Having sustained Baker's first assignment of error, we reverse the trial court's finding that the transfer was exempt from the requirements of the Bulk Transfers Act and remand the cause for further proceedings. Having overruled Baker's second assigned error, we affirm the trial court's finding that the transfer did not violate Ohio's Fraudulent Transfer Act.
Judgment affirmed in part, reversed in part and cause remanded.
Petree and Deshler, JJ., concur.
. Robinson and Coury sold their interests in GSO, Inc. in March 1992.
. GSO Equipment's notice read as follows:
"Dear Sirs:
"It is with deep regret that we must advise you that GSO Equipment Leasing, Inc. dba Hardwood Mulch Marketers is permanently ceasing operations effectively immediately. Unforeseen production problems beyond our control have made it impossible to continue ongoing business.
"Remaining inventory and equipment will be liquidated and the proceeds applied to the BancOhio National Bank debt, the sole secured creditor. GSO Equipment Leasing has attempted to reduce the BancOhio obligation but its balance still far exceeds the value of any assets of GSO Equipment Leasing.

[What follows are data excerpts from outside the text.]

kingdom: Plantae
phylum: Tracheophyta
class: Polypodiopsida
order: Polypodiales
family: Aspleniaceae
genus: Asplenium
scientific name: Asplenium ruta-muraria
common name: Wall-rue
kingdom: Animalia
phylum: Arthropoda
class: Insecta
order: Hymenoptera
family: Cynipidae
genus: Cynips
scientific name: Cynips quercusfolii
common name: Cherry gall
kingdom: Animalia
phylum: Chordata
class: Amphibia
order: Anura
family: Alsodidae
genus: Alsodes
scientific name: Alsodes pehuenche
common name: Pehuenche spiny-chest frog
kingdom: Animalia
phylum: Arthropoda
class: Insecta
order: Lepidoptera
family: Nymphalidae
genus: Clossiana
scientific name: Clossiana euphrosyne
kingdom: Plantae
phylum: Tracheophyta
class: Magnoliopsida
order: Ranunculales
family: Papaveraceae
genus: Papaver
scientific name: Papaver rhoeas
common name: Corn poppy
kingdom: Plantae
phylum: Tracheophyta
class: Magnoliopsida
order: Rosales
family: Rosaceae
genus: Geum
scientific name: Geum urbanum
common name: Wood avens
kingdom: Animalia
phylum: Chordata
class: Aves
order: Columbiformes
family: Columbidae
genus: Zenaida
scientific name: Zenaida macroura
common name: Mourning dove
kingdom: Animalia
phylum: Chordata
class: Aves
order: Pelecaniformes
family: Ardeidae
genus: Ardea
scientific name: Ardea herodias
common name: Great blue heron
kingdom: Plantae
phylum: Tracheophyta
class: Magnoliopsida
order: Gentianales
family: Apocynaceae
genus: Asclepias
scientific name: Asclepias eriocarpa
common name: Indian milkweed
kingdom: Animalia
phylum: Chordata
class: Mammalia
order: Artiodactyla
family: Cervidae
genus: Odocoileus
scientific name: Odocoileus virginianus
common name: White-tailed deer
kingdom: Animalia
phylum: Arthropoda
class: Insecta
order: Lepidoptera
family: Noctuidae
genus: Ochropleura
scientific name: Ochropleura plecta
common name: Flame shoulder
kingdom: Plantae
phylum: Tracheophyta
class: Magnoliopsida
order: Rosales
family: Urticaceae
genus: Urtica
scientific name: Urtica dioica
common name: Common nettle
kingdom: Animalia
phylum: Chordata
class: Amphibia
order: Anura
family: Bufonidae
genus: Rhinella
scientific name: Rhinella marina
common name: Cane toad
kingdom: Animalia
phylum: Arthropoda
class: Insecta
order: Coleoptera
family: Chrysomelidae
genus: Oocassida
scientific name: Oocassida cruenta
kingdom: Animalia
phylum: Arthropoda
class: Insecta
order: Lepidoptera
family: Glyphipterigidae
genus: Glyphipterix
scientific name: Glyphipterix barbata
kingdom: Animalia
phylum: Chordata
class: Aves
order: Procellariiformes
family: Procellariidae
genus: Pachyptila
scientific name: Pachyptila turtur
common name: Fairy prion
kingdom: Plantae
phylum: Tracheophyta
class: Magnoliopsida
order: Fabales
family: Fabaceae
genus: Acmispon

"Regretfully, no cash remains to pay the unsecured creditors.
"Veiy truly yours,
"Hardwood Mulch Marketers"
. R.C. 1336.04(B) lists the following "badges of fraud" relevant to the present case:
"(B) In determining actual intent under division (A)(1) of this section, consideration may be given to all relevant factors, including, but not limited to, the following:
"(1) Whether the transfer or obligation was to an insider;
"(2) Whether the debtor retained possession or control of the property transferred after the transfer;
"(3) Whether the transfer or obligation was disclosed or concealed;
"(5) Whether the transfer was of substantially all of the assets of the debtor;
"(6) Whether the debtor absconded;
"(7) Whether the debtor removed or concealed assets;
"(8) Whether the value of the consideration received by the debtor was reasonably equivalent to the value of the asset transferred or the amount of the obligation incurred;
"(9) Whether the debtor was insolvent or became insolvent shortly after the transfer was made or the obligation incurred
. Although the trial court stated that the transfer was "exempt" from the Fraudulent Transfer Act, it is more accurate to say that the giving of reasonably equivalent value in the transaction is a "defense" to prima facie case of actual intent to defraud under R.C. 1336.04(A)(1). See Comment 1 to Uniform Fraudulent Transfer Act Section 8, 7A U.L.A. 663 (1985).